Pierre Huet

 

1) Un jeune ajusteur communiste

 Né à Saint-Hilaire-Saint-Florent le 7 juillet 1913, Pierre Huet travaille comme ajusteur à la capsulerie du Pont-Fouchard. Marié en 1939, il habite 30 rue de Lorraine et il manifeste une grande ardeur dans les défilés de l'époque du Front populaire. Il est considéré comme communiste, bien qu'il n'apparaisse dans aucune des listes de l'avant-guerre. Mobilisé, il fait la campagne 1939-1940.

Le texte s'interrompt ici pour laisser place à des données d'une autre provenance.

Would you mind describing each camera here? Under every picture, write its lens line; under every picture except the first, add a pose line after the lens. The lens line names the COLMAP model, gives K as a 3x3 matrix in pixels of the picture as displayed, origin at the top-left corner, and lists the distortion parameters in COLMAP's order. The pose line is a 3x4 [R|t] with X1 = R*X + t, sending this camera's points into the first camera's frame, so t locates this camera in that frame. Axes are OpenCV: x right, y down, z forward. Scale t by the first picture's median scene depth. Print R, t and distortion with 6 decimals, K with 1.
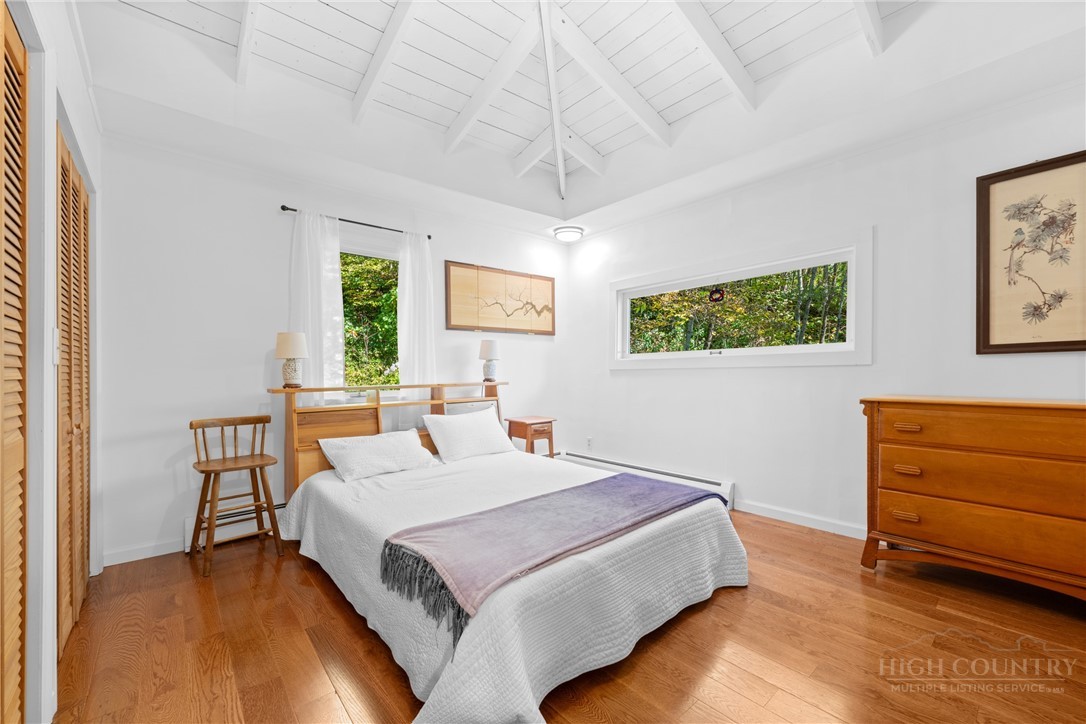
lens RADIAL K [[439.9, 0, 552.0], [0, 439.9, 363.5], [0, 0, 1]] dist [-0.001429, -0.000844]
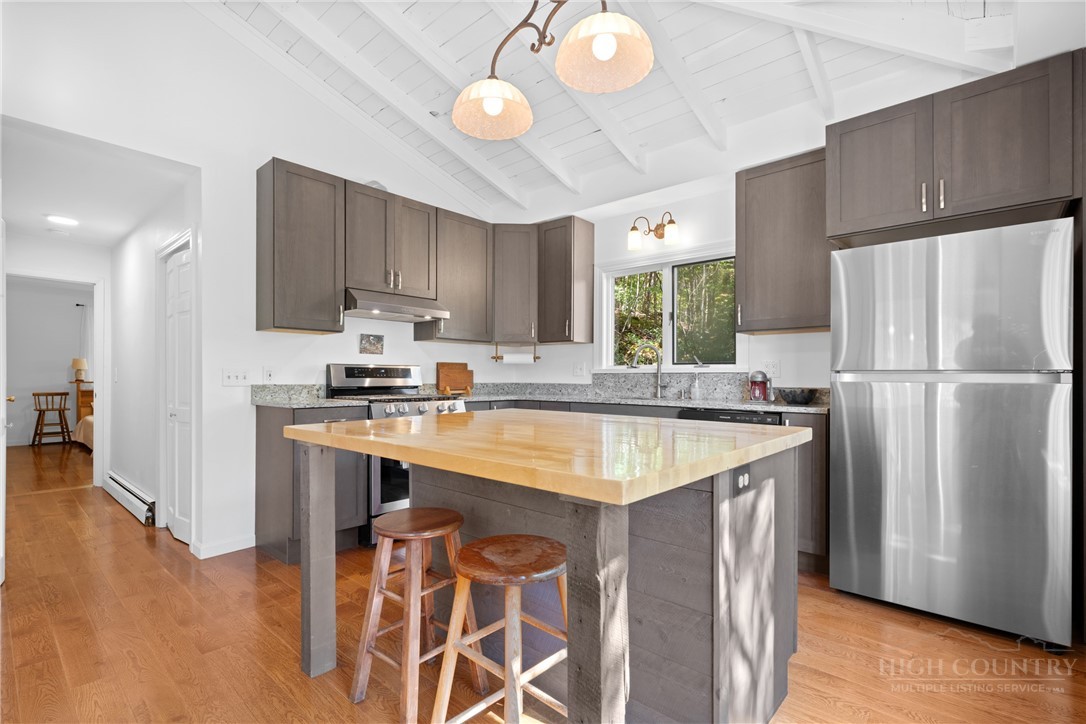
lens RADIAL K [[508.1, 0, 554.4], [0, 508.1, 375.9], [0, 0, 1]] dist [0.001559, -0.000809]
pose [[0.988708, 0.006432, 0.149720, 1.665331], [-0.004820, 0.999926, -0.011127, 0.046455], [-0.149780, 0.010280, 0.988666, -2.285753]]
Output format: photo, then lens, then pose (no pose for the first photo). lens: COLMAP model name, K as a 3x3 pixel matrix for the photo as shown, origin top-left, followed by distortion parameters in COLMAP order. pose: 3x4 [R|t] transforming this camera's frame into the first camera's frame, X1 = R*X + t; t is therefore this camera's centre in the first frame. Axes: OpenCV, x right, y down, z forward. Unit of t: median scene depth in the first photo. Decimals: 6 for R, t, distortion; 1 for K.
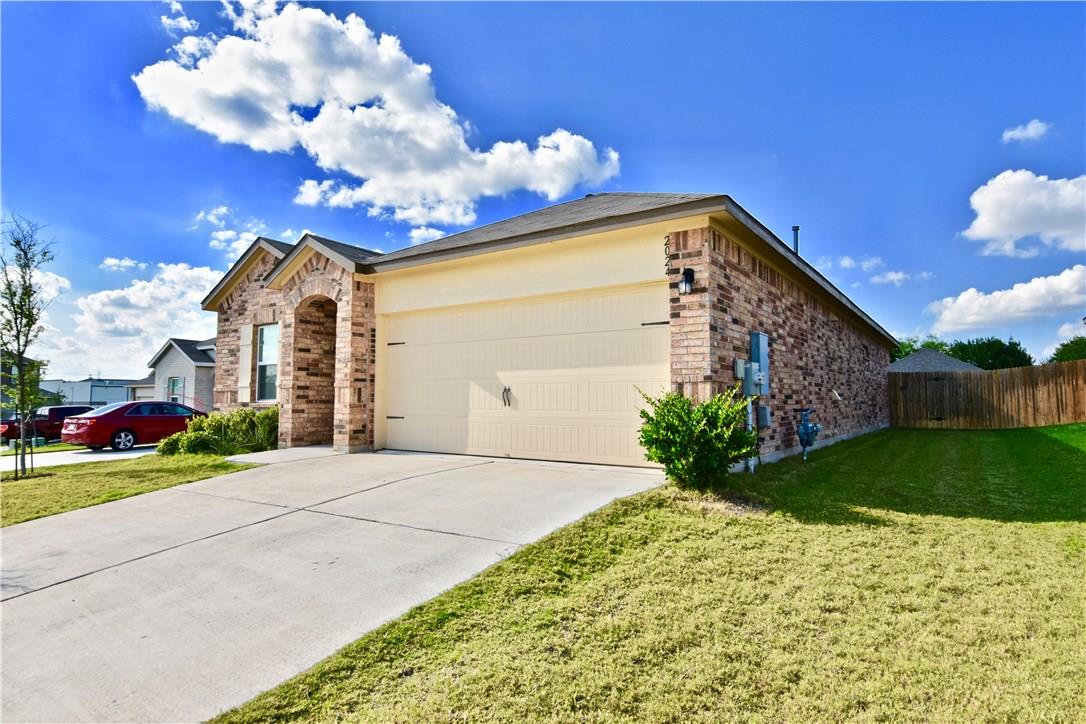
lens RADIAL K [[603.0, 0, 545.9], [0, 603.0, 366.2], [0, 0, 1]] dist [-0.012274, 0.001795]
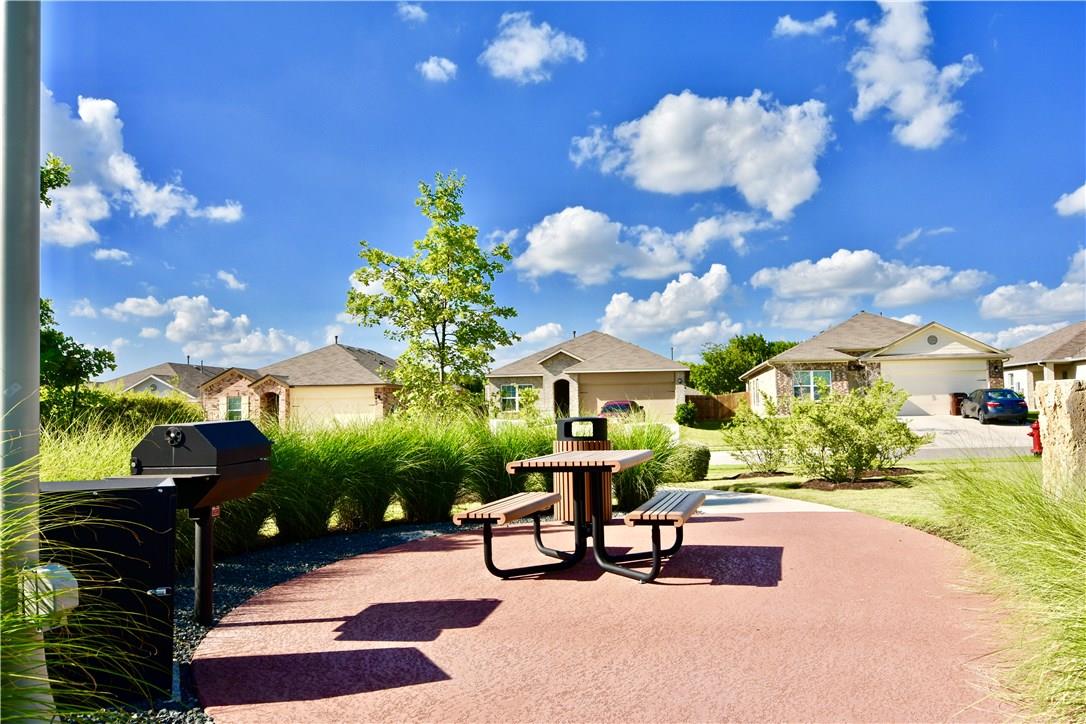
lens RADIAL K [[836.9, 0, 542.0], [0, 836.9, 359.8], [0, 0, 1]] dist [-0.000707, -0.000025]
pose [[0.900444, 0.010891, 0.434836, -1.096114], [-0.009144, 0.999940, -0.006110, -0.295793], [-0.434876, 0.001525, 0.900489, -4.080606]]
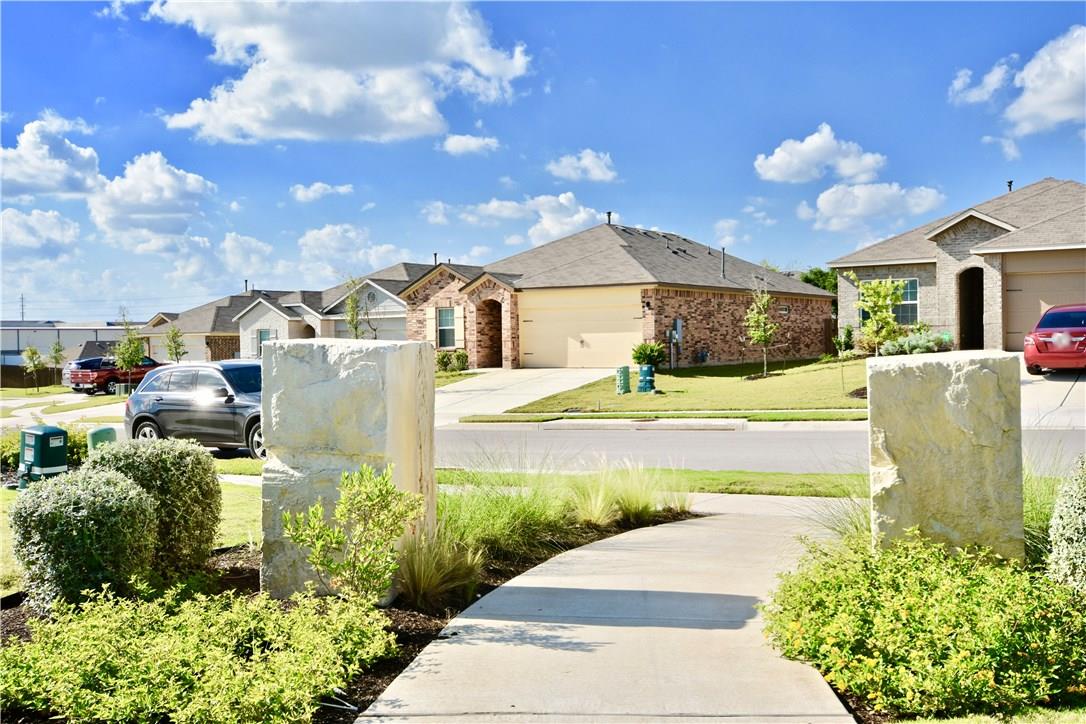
lens RADIAL K [[1119.4, 0, 539.2], [0, 1119.4, 360.7], [0, 0, 1]] dist [0.020878, 0.000000]
pose [[0.999389, -0.018247, 0.029808, -0.337145], [0.015879, 0.996840, 0.077834, -0.216824], [-0.031134, -0.077313, 0.996521, -3.211883]]
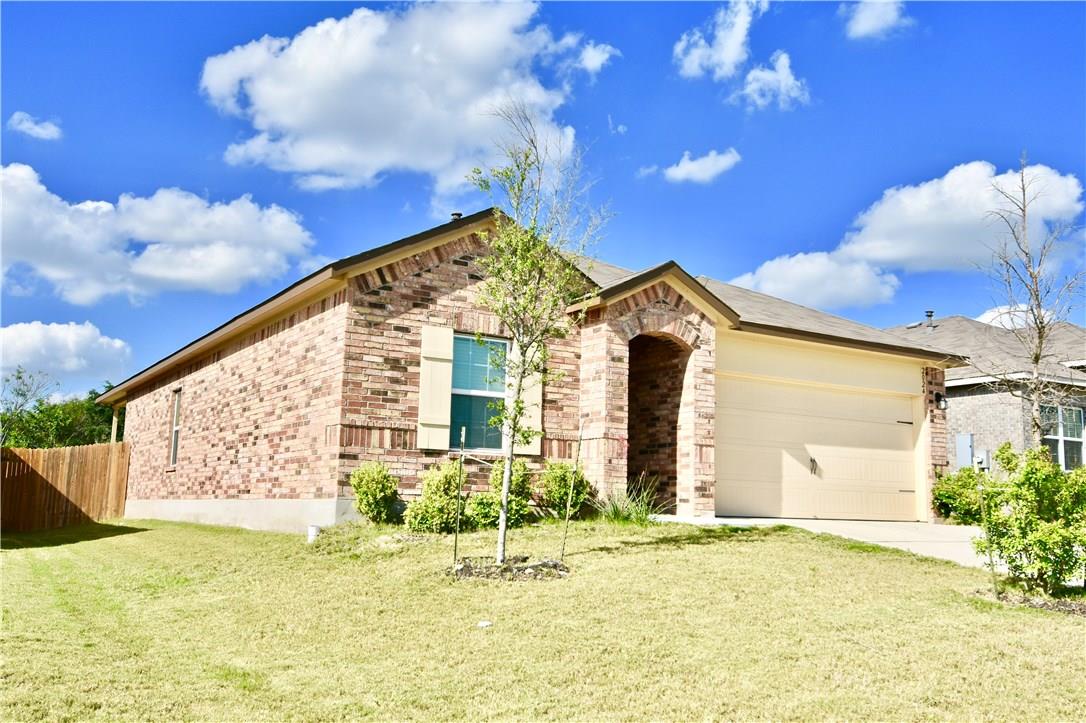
lens RADIAL K [[937.1, 0, 542.4], [0, 937.1, 359.2], [0, 0, 1]] dist [-0.004220, -0.001074]
pose [[0.430080, 0.150791, 0.890109, -1.681255], [-0.081242, 0.988416, -0.128191, 0.104839], [-0.899128, -0.017181, 0.437348, 0.598836]]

2) Le réseau Georges-France, groupe 31

 Le réseau Georges-France, groupe 31, fondé par des anciens combattants, est né dès le début de l'Occupation, implanté surtout sur la côte occidentale de la Bretagne et agissant dans deux domaines, les évasions de prisonniers et les renseignements sur les fortifications allemandes. Il travaille en liaison avec l'Intelligence Service et sans contacts avec la France libre. Marie-José Chombart de Lauwe est un de ses membres les plus connus. Le réseau n'a pas d'orientation politique marquée. Cependant, ses principaux dirigeants sont membres de la S.F.I.O., en particulier Maurice Daniel, chargé de la surveillance de l'aérodrome de Château-Bougon, et l'avocat Alexandre Fourny, adjoint au maire de Nantes, fusillé parmi les otages de Châteaubriant le 22 octobre 1941.
 Selon des recherches menées par la municipalité ( A.M.S., 5 H 40 ), Pierre Huet s'engage dans ce réseau en mai 1941. Ou bien en juillet de la même année, selon la citation à l'ordre de l'armée qui lui accorde la croix de guerre avec palme. Quelle que soit la date précise, c'était à une époque où les communistes locaux ne faisaient rien contre les Allemands. Impatient d'agir, Pierre Huet entre ainsi dans un réseau qui n'a aucun lien avec le parti communiste ; il fait parvenir au groupe de nombreux plans et des renseignements sur les troupes allemandes de la région ( d'après le texte de sa citation ).

3) La condamnation à mort

 Le réseau Georges-France, infiltré par un agent double, est démantelé à partir de ses échelons supérieurs. Pierre Huet est arrêté à la suite d'une perquisition à son domicile le 29 octobre 1941 ( A.D.M.L., 303 W 292 ). Il est détenu pendant un an à la prison de Fresnes. Il est jugé par un tribunal militaire, en compagnie d'un grand nombre de membres de son groupe. D'après son avocat allemand, il est condamné à mort pour espionnage, le 12 novembre 1942 et il est passé par les armes au Mont-Valérien le 27 novembre suivant, à l'âge de 29 ans.
 Il écrit à son épouse une dernière lettre touchante, dont voici quelques passages : « Aujourd'hui 27 novembre 1942, jour terrible, non pas pour moi, mais pour toi, mon amour. Sois heureuse, je le veux. Adieu, ma chérie, mon Amour, ma dernière pensée sera pour toi. (...) Mon exécution aura lieu à 4 heures. Il est 2 heures, ma main ne tremble pas. Pardon à tous et adieu... » ( texte complet dans Marnot, p. 131 ).
 Suivant son conseil, son épouse s'est remariée. Sans descendant direct, sans parti et sans organisation pour célébrer sa mémoire, Pierre Huet est tombé dans un injuste oubli.